C’è poi una questione di principio che ha a che fare con un «rigoroso criterio di competenza nel rapporto tra le fonti normative». Infatti, gli accordi collettivi del tipo di quello stipulato tra il Ministero della Salute e le organizzazioni dei medici non sono idonei a regolare materie come quella in discussione, che «attengono unicamente alla sfera legislativa e, in residua parte, a quella regolamentare locale». In altre parole, le leggi vengono prima degli accordi e nessuna delle normative in vigore contiene disposizioni che possano fare ipotizzare «una disapplicazione della disciplina legislativa in tema di requisiti strutturali» degli studi medici.
Un altro punto di grande interesse su cui interviene il collegio giudicante palermitano riguarda la responsabilità dei controlli in merito al rispetto delle normative sulle barriere architettoniche.
Il più volte citato Accordo Nazionale affida alle Aziende Sanitarie Locali la verifica dell’idoneità degli studi medici rispetto ai requisiti previsti dall’Accordo stesso.
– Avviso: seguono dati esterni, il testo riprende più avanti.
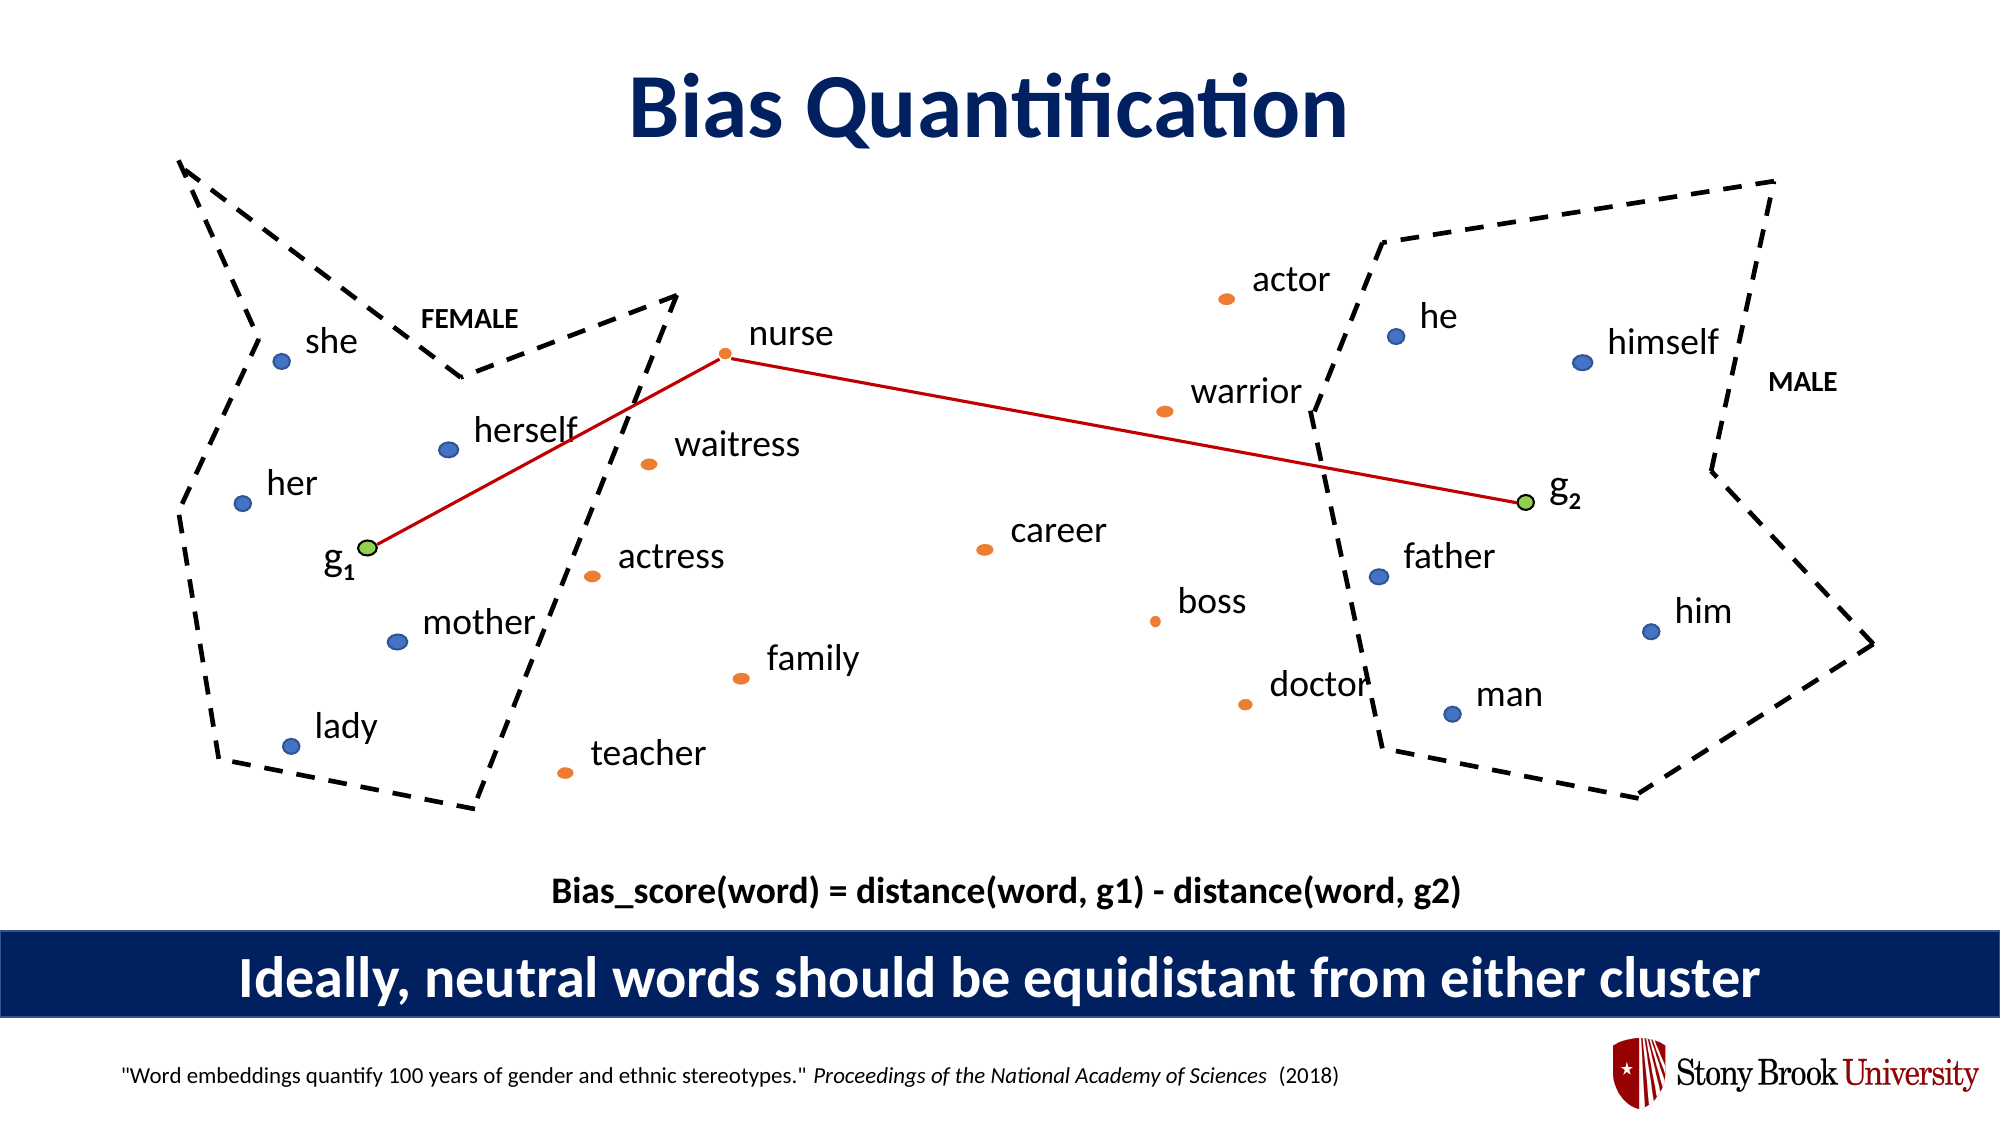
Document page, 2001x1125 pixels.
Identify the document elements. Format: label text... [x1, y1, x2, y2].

picture [1613, 1038, 1979, 1109]
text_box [178, 160, 677, 809]
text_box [308, 521, 470, 587]
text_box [1642, 579, 1782, 640]
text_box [1236, 651, 1388, 713]
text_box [377, 359, 720, 545]
text_box "Word embeddings quantify 100 years of gender and ethnic stereotypes." Proceedings of the National Academy of Sciences (2018) [106, 1053, 1356, 1096]
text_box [1369, 524, 1526, 631]
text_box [1387, 283, 1527, 345]
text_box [387, 589, 553, 696]
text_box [974, 503, 1150, 558]
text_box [555, 720, 724, 827]
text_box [1148, 568, 1268, 630]
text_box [1444, 661, 1583, 723]
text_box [273, 308, 412, 370]
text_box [731, 358, 1518, 503]
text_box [1572, 310, 1737, 417]
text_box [1216, 246, 1389, 308]
text_box Bias Quantification [106, 28, 1874, 187]
text_box Ideally, neutral words should be equidistant from either cluster [0, 930, 2000, 1018]
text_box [720, 411, 731, 473]
text_box Bias_score(word) = distance(word, g1) - distance(word, g2) [536, 858, 1507, 919]
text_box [234, 450, 373, 512]
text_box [1310, 181, 1874, 799]
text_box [1517, 449, 1677, 516]
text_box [582, 523, 755, 630]
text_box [730, 625, 907, 687]
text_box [282, 693, 422, 755]
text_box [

E tuttavia, secondo il TAR di Palermo, ciò non esime in alcun modo il Comune dai controlli in relazione al rispetto delle normative sull’abbattimento delle barriere architettoniche. Dal momento poi che «l’Azienda Sanitaria Territoriale non è titolare di competenza alcuna in materia di barriere architettoniche», se ne deduce che i suoi interventi di controllo sugli studi medici possono avere efficacia solo rispetto agli aspetti igienico-sanitari. Tocca invece agli Uffici Comunali – e nella fattispecie a quelli del Comune di Licata (Agrigento) – procedere a una «concreta, sostanziale e dettagliata verifica» in materia di accessibilità.
*Coordinatore della UILDM di Udine (Unione Italiana Lotta alla Distrofia Muscolare), Associazione impegnata da anni in tema di barriere architettoniche.